[Beowulf] standards for GFLOPS / power consumption measurement?

Tue May 10 11:59:23 PDT 2005

Robert:
your point is well made, and understood.  perhaps i should have included a
disclaimer stating that i wasn't *actually* advocating building a cluster
out of 386's to compete in GFLOP space with any new cluster.  the point i
was making was that it isn't fair to compare _construction cost_ per GFLOP
on machines constructed using parts that magical fairies are handing out
for free.  if you read Vincent's original post, he mentiones buying used
parts and getting network parts for free and comparing the construction
cost per GFLOP to KRONOS, kind of defeating the purpose of the article.

cheers,
twb

On Tue, 10 May 2005, Robert G. Brown wrote:

> On Tue, 10 May 2005, Timothy Bole wrote:
>
> > this seems to me, at least, to be a bit of an unfair comparison.  if
> > someone were to just give me a cluster with 80386 processors, then i would
> > tie for the lead forever, as 0/{any number>0}=0. {not counting if someone
> > were to *pay* me to take said cluster of 80386's}...
>
> Actually there is an lower bound determined by Moore's Law and the cost
> of baseline infrastructure.
>
> Let us suppose that it costs some amount to run a node for a year, more
> or less independent of what kind of node it is.  This cost is actually
> NOT flat -- older nodes cost more in human time and parts and newer
> nodes may use more power and AC, human management and administration
> costs vary somewhat -- but the modifications for specific actual systems
> are obvious and can be made in any real cost benefit analysis.  So let's
> make it flat, and furthermore assume that infrastructure costs I = 100
> GP ("gold pieces", a unit of money in World of Warcraft, to avoid
> getting too specific).
>
> Let us further assume that it costs us some multiple of this amount to
> buy a brand, spanking new node, and that furthermore we will choose to
> compare apples to apples -- both the older nodes and newer nodes are
> "the same" as far as being rackmount vs shelfmount, single vs dual
> processor, and that both fortuitously have enough memory to run a
> satisfactory operating system and our favorite task (not likely to be
> true for older systems), enough disk and network capacity, etc, not
> because these other dimensions aren't ALSO important and potential show
> stoppers but because comparing raw CPU is enough.  Again, modifying for
> other bottlenecks or critical resources can be done although it gets
> less and less straightforward as one introduces additional complexity
> into the CBA.  To be specific, we'll assign a cost of N*I = 1000 GP for
> a brand new node.
>
> Finally, let us assume that Moore's Law holds and on average decribes
> the evolution of raw CPU speed on the task of interest with a doubling
> time of 18 months.
>
> It is then straightforward to compute under these assumptions the
> break-even cost of older hardware.  For example, three year old systems
> are four times slower (so we need to buy four of them to equal one new
> system in terms of potential work throughput).  They also costs us four
> hits of I for infrastructure vs one hit of I for a single new system.

## [DATA UNDER STUDY]
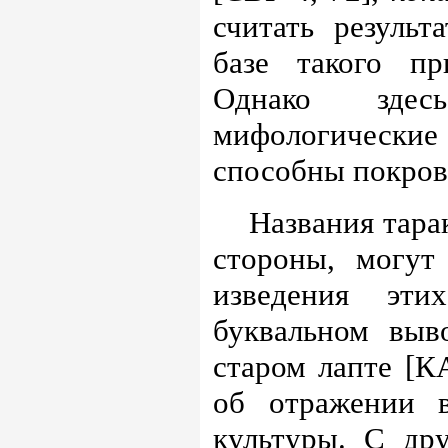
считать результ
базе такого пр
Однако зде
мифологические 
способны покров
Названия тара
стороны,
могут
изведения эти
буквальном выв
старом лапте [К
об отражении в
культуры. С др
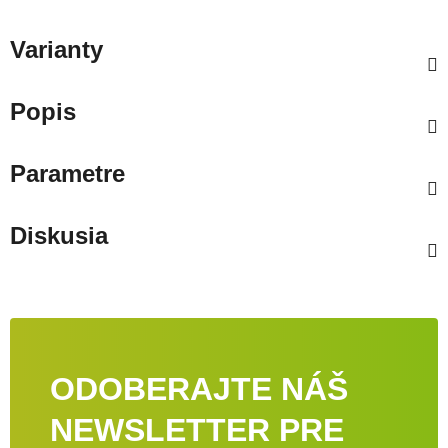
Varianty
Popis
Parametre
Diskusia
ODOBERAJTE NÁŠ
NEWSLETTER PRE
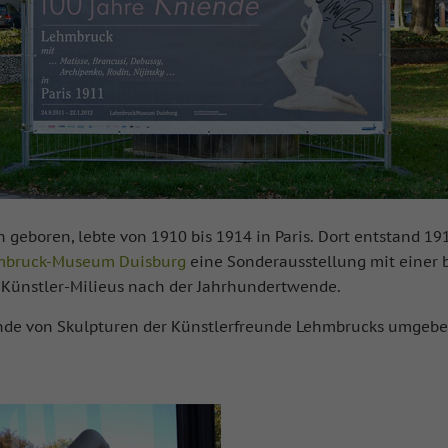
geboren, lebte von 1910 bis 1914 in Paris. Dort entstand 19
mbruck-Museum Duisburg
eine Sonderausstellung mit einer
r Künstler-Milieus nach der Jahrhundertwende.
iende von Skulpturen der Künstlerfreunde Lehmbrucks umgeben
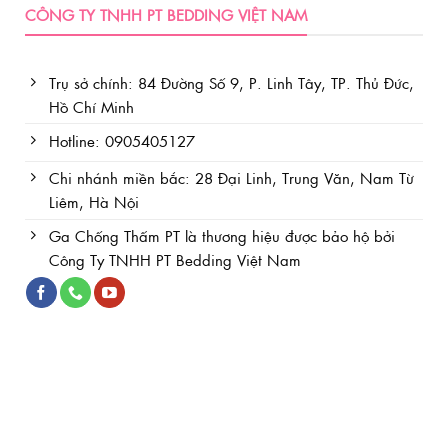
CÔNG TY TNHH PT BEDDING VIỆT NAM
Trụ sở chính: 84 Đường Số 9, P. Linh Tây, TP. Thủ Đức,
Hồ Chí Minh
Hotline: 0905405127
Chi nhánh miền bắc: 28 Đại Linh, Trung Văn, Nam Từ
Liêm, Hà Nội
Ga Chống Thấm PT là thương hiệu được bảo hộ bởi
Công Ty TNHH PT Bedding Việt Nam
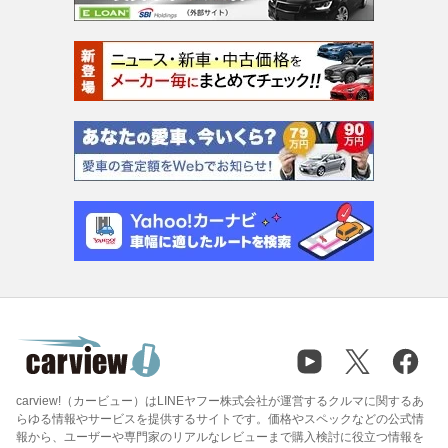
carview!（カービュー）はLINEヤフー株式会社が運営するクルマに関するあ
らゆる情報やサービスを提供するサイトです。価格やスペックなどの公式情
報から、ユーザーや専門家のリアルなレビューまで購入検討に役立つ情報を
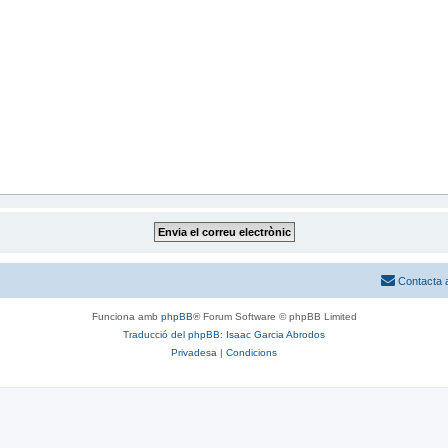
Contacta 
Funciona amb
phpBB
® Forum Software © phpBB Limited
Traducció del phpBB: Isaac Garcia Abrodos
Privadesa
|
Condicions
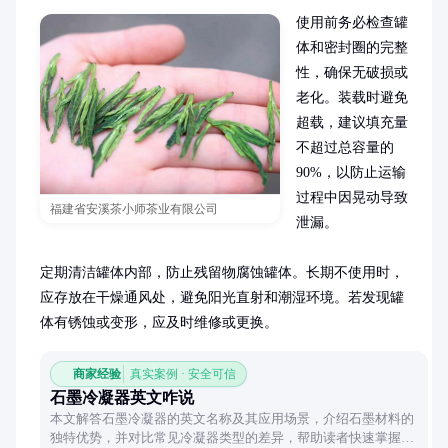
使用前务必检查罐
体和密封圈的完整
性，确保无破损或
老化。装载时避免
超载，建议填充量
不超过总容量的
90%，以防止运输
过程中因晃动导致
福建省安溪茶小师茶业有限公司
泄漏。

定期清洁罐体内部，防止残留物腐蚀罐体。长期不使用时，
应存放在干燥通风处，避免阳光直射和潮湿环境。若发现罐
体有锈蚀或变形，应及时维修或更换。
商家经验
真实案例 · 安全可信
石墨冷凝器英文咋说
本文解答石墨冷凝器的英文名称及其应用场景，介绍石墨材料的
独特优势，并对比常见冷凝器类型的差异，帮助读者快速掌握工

...

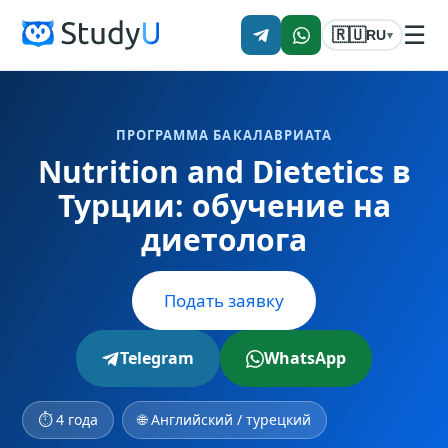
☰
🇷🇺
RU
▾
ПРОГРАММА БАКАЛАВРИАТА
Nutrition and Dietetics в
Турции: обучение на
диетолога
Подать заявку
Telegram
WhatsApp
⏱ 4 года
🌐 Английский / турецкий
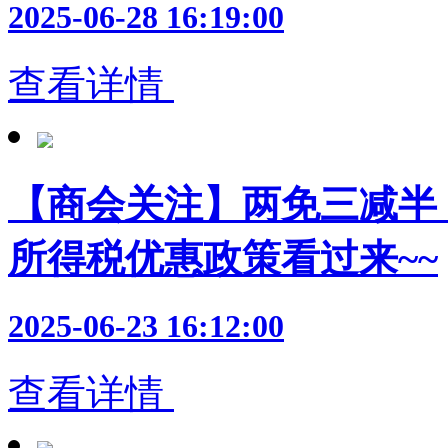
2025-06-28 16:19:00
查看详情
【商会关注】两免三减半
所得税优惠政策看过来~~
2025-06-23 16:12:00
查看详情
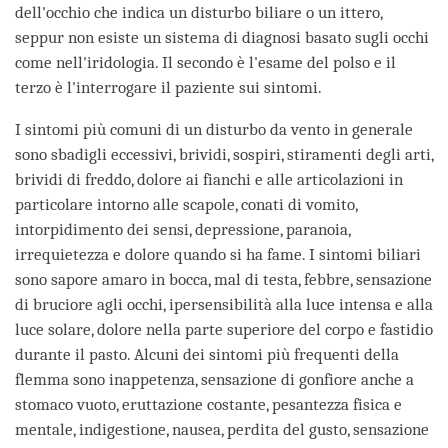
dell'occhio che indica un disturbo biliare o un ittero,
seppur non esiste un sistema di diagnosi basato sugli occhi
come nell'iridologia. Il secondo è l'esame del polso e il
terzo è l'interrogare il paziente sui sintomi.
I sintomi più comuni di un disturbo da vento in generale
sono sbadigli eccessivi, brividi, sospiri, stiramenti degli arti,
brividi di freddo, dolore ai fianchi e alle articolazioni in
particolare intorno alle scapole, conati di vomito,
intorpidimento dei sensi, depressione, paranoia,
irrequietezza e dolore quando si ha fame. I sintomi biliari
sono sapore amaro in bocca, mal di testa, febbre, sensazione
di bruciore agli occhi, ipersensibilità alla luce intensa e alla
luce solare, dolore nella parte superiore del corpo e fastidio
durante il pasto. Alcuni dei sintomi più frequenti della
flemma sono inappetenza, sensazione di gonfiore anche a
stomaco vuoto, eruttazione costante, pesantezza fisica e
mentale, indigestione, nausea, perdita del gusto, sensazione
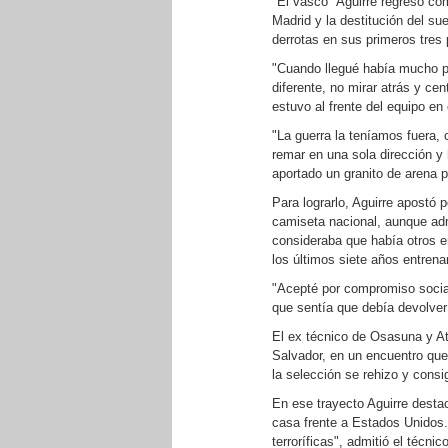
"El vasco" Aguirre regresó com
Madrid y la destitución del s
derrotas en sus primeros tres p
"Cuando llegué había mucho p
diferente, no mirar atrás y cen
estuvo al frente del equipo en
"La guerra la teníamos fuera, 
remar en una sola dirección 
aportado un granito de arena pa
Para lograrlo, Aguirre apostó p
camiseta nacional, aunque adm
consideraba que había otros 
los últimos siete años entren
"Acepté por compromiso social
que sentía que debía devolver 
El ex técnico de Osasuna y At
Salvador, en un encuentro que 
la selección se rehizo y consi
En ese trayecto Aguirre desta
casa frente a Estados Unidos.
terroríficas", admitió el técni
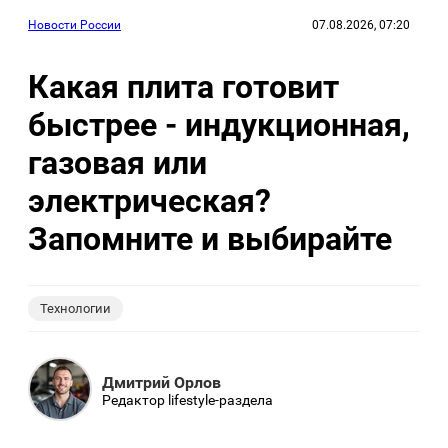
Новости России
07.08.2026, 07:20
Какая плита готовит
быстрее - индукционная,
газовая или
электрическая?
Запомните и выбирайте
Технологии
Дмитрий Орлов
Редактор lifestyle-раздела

## [TASK A]
Translate this sentence from the mailing-list post on cluster cost per GFLOP into Spanish: "Let us suppose that it costs some amount to run a node for a year, more or less independent of what kind of node it is."
## [TASK B]
Extend the mailing-list post on cluster cost per GFLOP past its final sentence.

## [EXERCISE ANSWER A]
Supongamos que cuesta cierta cantidad mantener en funcionamiento un nodo durante un año, más o menos con independencia del tipo de nodo que sea.

## [EXERCISE ANSWER B]
> The total cost of a new system is 1000 GP + 100 GP per year of
> operational life.  If we only consider a single year of expected
> operational life, this totals 1100 GP.
>
> To find out the break even point on the three year old systems, we
> subtract their single-year infrastructure cost and divide the result by
> four:
>
>   1100 - 400 = 700/4 = 175 GP
>
> If our estimate for I was accurate and all other things are equal, we
> break even if we buy the four 3 year old systems for 175 GP expecting to
> use them for only a year.
>
> If we plan to use them for two years:
>
>   1200 - 800 = 400/4 = 100 GP
>
> and we can spend at most 100 GP, although our assumption that the 3 year
> old systems will function out to year five starts getting a bit hairy.
>
> If we plan to use them for three years:
>
>   1300 - 1200 = 100/4 = 25 GP
>
> and somebody would pretty much have to give the systems to you in order
> for you to break even.  At this point the probability that four systems
> obtained in year three will survive to year six without additional costs
> is almost zero.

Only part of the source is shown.